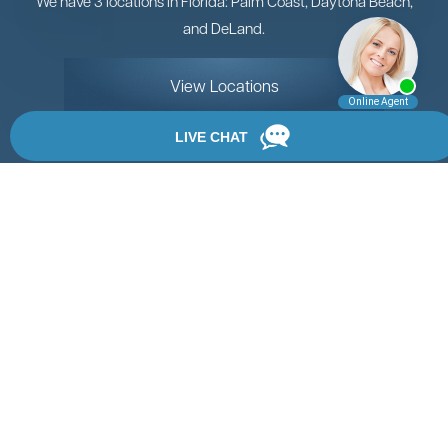
We have 3 locations in Florida: Palm Coast, Daytona Beach,
and DeLand.
View Locations
Rate, Review & Explore
By providing your phone number, you agree to receive
text messages from Chanfrau & Chanfrau. Message and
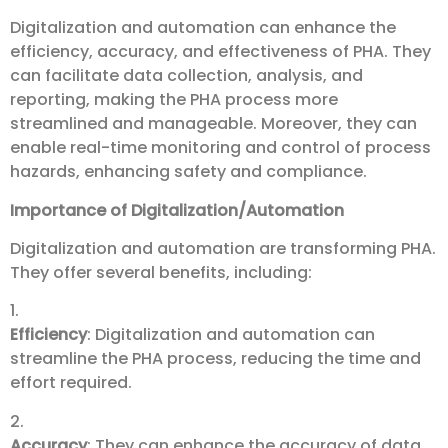
Digitalization and automation can enhance the
efficiency, accuracy, and effectiveness of PHA. They
can facilitate data collection, analysis, and
reporting, making the PHA process more
streamlined and manageable. Moreover, they can
enable real-time monitoring and control of process
hazards, enhancing safety and compliance.
Importance of Digitalization/Automation
Digitalization and automation are transforming PHA.
They offer several benefits, including:
1.
Efficiency
: Digitalization and automation can
streamline the PHA process, reducing the time and
effort required.
2.
Accuracy
: They can enhance the accuracy of data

+ + + +

--- Work item ---
Reproduce the lines above word for word, leaving out the pictures.

--- Answer section ---
We have 3 locations in Florida: Palm Coast, Daytona Beach,
and DeLand.
View Locations
Rate, Review & Explore
By providing your phone number, you agree to receive
text messages from Chanfrau & Chanfrau. Message and
Digitalization and automation can enhance the
efficiency, accuracy, and effectiveness of PHA. They
can facilitate data collection, analysis, and
reporting, making the PHA process more
streamlined and manageable. Moreover, they can
enable real-time monitoring and control of process
hazards, enhancing safety and compliance.
Importance of Digitalization/Automation
Digitalization and automation are transforming PHA.
They offer several benefits, including:
1.
Efficiency
: Digitalization and automation can
streamline the PHA process, reducing the time and
effort required.
2.
Accuracy
: They can enhance the accuracy of data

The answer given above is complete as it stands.